In comparison to Figure 4, the correlation plots in Figure 5 describe how the base currencies move relative to each other when paired with the same quote currency. 
First, it could be noticed that there is a slow increase in the correlations of all the base currencies as the years pass. 
As these cryptocurrency markets mature, the behavior of the base currencies becomes more similar as they gain more user activity (liquidity).
Looking closer into the plots, it could be noticed that across all quote currencies, the correlation between BTC and ETH is stronger than that of BTC and ADA. 
What this hints is that the movement of ADA deviates somewhat by differing/broader market factors, but the overall movement of these three base currencies is the same nonetheless. 

<div style="background-color: #270f47; color: #eed47c; padding: 15px; text-align: left; border-radius: 5px;">

# VI. Data Processing

</div>

In this portion, we are trying to fulfill our goals where we compare volatility, price stability, and trading activity patterns.

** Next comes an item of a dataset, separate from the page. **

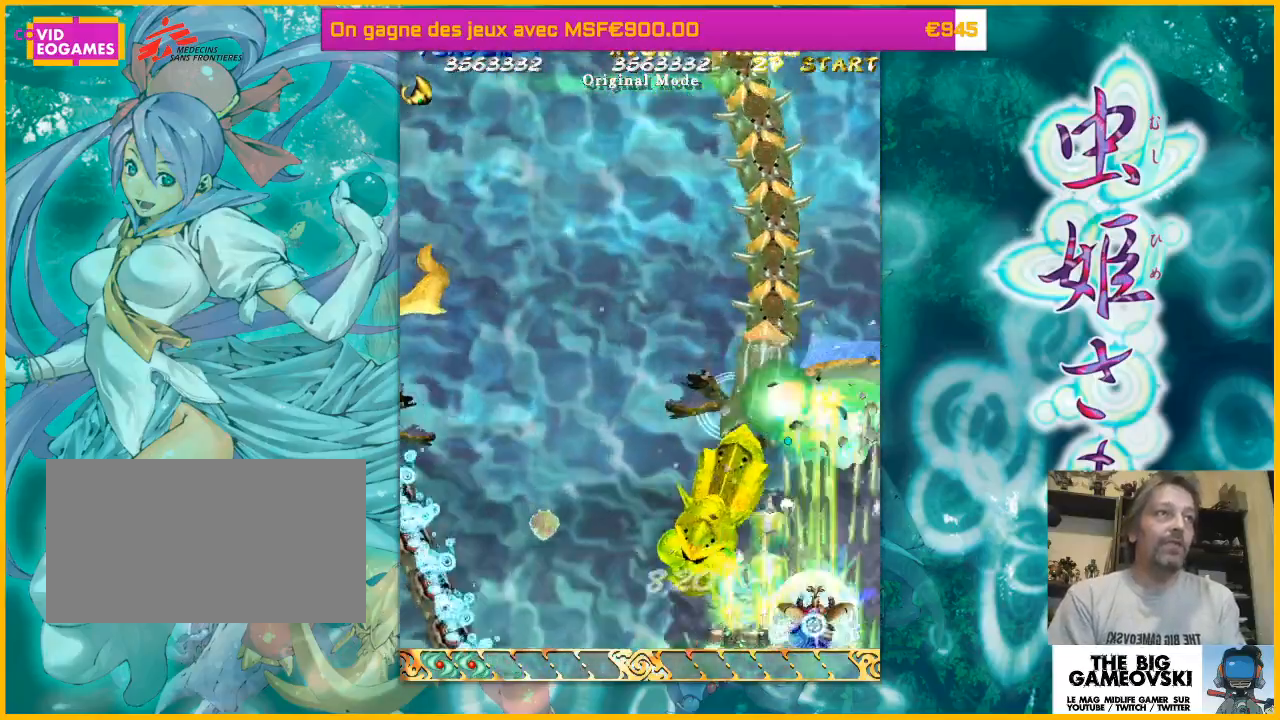
{"dt_ms": 500, "buttons": [], "left_stick": "down-right", "events": [[367, "left_stick", "down-right"]]}
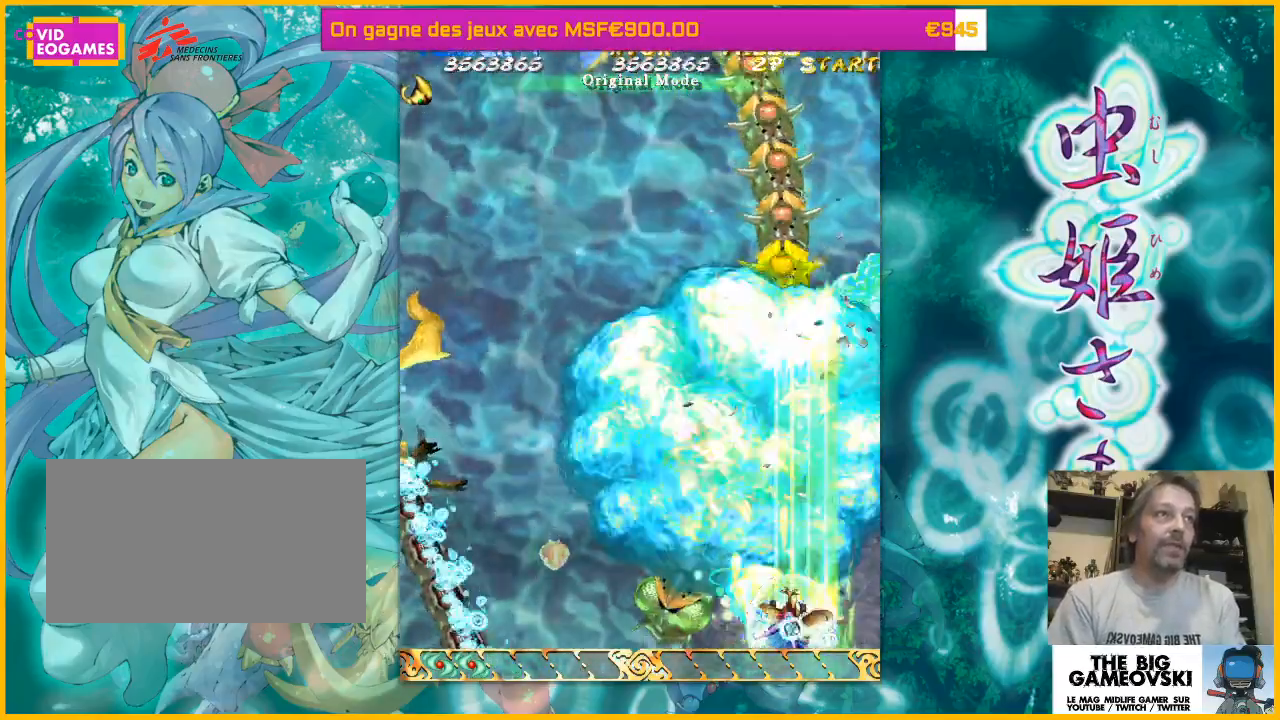
{"dt_ms": 500, "buttons": [], "left_stick": "left", "events": [[67, "left_stick", "up-right"], [133, "left_stick", "center"], [233, "left_stick", "down-left"], [433, "left_stick", "left"]]}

<div style="color: #270f47; padding: 15px; text-align: left; border-radius: 5px;">

## Volatility Comparison

</div>

In [10]:
def calculate_volatility_measures(
    spark_df,
    output_dir='Figures',
    rolling_window_days=30,
    annualization_factor=np.sqrt(365),
    min_rolling_obs=10
):
    """
    Calculate daily log returns and volatility measures (annualized and 
    rolling) for each base-quote pair in a Spark DataFrame. Generates and 
    saves plots for annual and rolling volatilities.
    """
    os.makedirs(output_dir, exist_ok=True)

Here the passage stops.